Der nackte Wahnsinn

Komödie von Michael Frayn

Es ist Generalprobe für die Komödie »Nackte Tatsachen«, mit der eine kleine englische Theatergruppe in den nächsten vier Monaten durchs Land touren will. Ihr Stück ist mit den bekannten Boulevardzutaten gewürzt: Ehebruch, Steuerflucht, Lügen, Tür auf, Tür zu, Telefonklingeln und einer Unmenge an Requisiten. Jeder Theaterfachmann weiß: Proben für Komödien sind alles andere als spaßig. Da geht es um Disziplin und absolute Präzision, wenn man die Pointen richtig setzen will. Wenige Stunden vor der Premiere sind die Darsteller allerdings weit davon entfernt, den Text oder ihren pünktlichen Auftritt zu beherrschen. Stattdessen diskutieren sie mit dem Regisseur, der nur dank Valium einigermaßen die Ruhe behält, über die Logik des Stückes und kämpfen mit klemmenden Türen, verlorenen Kontaktlinsen und ihrer Schwerhörigkeit. Doch der Vorhang muss hoch, egal wie.

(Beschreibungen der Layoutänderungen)
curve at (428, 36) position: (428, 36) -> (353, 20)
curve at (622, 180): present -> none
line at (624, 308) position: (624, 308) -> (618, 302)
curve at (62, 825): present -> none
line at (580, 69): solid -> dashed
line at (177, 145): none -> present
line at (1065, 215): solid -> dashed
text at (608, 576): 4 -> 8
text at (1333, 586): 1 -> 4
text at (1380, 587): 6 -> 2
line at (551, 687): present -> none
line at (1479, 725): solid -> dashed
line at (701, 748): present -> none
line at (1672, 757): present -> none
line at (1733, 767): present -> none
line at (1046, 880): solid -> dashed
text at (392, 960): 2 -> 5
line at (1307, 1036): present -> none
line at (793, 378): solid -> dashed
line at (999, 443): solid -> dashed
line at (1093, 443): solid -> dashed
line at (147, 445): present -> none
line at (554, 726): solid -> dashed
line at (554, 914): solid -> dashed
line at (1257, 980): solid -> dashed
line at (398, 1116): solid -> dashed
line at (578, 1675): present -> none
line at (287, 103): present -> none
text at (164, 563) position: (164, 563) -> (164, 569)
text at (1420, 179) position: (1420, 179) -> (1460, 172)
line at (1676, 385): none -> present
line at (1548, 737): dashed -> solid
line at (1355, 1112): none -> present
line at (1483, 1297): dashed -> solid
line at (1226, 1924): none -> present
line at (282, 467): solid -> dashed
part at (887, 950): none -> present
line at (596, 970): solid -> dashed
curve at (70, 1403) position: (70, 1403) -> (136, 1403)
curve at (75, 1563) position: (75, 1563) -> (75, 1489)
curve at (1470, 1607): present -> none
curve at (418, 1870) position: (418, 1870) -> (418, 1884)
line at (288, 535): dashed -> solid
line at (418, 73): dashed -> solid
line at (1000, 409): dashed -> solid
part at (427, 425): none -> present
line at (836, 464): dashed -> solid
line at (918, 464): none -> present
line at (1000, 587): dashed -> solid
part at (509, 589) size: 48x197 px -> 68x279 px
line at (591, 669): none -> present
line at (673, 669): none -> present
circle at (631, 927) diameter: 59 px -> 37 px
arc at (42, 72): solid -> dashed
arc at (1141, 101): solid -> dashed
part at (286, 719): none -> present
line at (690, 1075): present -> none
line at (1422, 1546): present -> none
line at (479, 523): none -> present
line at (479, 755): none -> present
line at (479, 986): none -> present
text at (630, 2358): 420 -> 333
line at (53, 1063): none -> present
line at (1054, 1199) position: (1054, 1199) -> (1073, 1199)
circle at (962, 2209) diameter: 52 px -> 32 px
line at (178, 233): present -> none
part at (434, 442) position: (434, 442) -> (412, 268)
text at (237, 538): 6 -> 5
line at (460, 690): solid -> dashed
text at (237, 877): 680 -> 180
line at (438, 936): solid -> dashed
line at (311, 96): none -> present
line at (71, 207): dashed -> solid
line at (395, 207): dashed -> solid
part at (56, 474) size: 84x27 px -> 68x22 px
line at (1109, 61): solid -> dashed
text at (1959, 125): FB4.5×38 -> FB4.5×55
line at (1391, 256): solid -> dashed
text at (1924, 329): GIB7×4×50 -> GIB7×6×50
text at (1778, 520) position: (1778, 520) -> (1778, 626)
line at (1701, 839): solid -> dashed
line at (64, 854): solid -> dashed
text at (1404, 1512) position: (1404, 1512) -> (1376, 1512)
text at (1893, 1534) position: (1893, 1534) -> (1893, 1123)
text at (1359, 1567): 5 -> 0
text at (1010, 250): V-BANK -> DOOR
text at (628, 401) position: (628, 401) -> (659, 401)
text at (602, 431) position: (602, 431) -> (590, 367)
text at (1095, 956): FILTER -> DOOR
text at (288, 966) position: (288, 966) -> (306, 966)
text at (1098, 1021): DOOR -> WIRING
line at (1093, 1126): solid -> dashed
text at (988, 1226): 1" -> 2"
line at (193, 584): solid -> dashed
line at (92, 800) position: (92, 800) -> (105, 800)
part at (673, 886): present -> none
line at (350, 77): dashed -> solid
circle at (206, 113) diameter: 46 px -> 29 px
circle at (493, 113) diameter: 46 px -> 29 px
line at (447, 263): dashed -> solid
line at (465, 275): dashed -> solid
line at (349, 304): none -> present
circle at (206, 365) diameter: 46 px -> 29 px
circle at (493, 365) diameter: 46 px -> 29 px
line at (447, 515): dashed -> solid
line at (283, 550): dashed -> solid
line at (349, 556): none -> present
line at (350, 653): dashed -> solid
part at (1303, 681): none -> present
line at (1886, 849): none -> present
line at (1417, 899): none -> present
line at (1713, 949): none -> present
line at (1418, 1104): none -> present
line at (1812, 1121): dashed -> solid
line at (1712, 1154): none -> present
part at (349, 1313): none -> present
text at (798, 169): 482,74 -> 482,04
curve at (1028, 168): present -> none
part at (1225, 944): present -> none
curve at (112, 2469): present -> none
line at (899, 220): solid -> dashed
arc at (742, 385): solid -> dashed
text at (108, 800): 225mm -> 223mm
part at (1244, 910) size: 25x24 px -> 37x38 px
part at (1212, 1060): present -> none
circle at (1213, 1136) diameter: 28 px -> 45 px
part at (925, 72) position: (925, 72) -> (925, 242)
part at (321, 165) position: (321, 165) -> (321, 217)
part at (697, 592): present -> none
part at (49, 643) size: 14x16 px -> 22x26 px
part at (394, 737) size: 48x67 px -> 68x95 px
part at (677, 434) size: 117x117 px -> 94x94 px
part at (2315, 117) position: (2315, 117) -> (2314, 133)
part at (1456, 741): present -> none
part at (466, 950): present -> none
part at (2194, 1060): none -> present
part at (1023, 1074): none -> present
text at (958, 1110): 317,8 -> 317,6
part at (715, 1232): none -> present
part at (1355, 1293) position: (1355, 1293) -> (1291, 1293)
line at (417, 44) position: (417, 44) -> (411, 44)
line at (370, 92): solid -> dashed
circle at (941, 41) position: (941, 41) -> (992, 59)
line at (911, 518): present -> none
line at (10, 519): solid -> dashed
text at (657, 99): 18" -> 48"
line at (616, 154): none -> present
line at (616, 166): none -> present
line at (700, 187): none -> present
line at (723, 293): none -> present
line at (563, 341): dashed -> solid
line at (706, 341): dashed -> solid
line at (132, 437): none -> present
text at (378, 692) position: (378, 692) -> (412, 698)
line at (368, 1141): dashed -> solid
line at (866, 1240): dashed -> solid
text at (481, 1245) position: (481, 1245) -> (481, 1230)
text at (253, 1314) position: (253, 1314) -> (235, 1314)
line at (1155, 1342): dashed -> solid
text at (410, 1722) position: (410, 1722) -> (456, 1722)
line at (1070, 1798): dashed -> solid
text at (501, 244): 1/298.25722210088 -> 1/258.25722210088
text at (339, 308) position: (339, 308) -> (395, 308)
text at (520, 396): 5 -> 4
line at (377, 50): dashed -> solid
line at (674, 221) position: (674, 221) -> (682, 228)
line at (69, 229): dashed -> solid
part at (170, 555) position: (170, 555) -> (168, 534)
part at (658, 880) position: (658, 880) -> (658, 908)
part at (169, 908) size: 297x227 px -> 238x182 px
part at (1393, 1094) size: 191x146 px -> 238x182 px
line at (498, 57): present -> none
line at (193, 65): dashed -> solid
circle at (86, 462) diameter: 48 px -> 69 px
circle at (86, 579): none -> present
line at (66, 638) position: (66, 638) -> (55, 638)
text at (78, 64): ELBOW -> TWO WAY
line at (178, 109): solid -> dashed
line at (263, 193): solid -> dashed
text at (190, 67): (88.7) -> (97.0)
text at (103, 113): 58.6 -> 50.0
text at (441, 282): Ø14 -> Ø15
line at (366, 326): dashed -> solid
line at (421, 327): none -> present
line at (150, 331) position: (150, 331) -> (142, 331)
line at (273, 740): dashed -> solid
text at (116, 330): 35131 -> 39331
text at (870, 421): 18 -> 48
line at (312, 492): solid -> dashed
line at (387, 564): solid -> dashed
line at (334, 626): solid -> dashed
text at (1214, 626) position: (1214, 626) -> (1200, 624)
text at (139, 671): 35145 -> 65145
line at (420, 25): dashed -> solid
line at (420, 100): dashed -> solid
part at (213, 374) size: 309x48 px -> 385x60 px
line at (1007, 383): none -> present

• _Aufgaben_:
[a] Schreiben Sie den Text ab dem Wortlaut "Komödie von Michael" bis einschließlich "hoch, egal wie." noch einmal ab und setzen Sie dabei "Baldrian" an die Stelle von "Valium".
[b] Wie lange will die englische Theatergruppe laut Text mit ihrem Stück durchs Land touren?
[c] Prüfen Sie anhand des Textes, ob die folgenden Aussagen zutreffen:
(i) Das Stück der Theatergruppe heißt »Nackte Tatsachen«.
(ii) Der Regisseur behält dank Valium einigermaßen die Ruhe.
(iii) Wenige Stunden vor der Premiere beherrschen die Darsteller ihren Text sicher.

• _Lösungen_:
[a]
Komödie von Michael Frayn

Es ist Generalprobe für die Komödie »Nackte Tatsachen«, mit der eine kleine englische Theatergruppe in den nächsten vier Monaten durchs Land touren will. Ihr Stück ist mit den bekannten Boulevardzutaten gewürzt: Ehebruch, Steuerflucht, Lügen, Tür auf, Tür zu, Telefonklingeln und einer Unmenge an Requisiten. Jeder Theaterfachmann weiß: Proben für Komödien sind alles andere als spaßig. Da geht es um Disziplin und absolute Präzision, wenn man die Pointen richtig setzen will. Wenige Stunden vor der Premiere sind die Darsteller allerdings weit davon entfernt, den Text oder ihren pünktlichen Auftritt zu beherrschen. Stattdessen diskutieren sie mit dem Regisseur, der nur dank Baldrian einigermaßen die Ruhe behält, über die Logik des Stückes und kämpfen mit klemmenden Türen, verlorenen Kontaktlinsen und ihrer Schwerhörigkeit. Doch der Vorhang muss hoch, egal wie.

[b] In den nächsten vier Monaten.

[c]
(i) Ja: „Es ist Generalprobe für die Komödie »Nackte Tatsachen«“.
(ii) Ja: „mit dem Regisseur, der nur dank Valium einigermaßen die Ruhe behält“.
(iii) Nein: „Wenige Stunden vor der Premiere sind die Darsteller allerdings weit davon entfernt, den Text oder ihren pünktlichen Auftritt zu beherrschen.“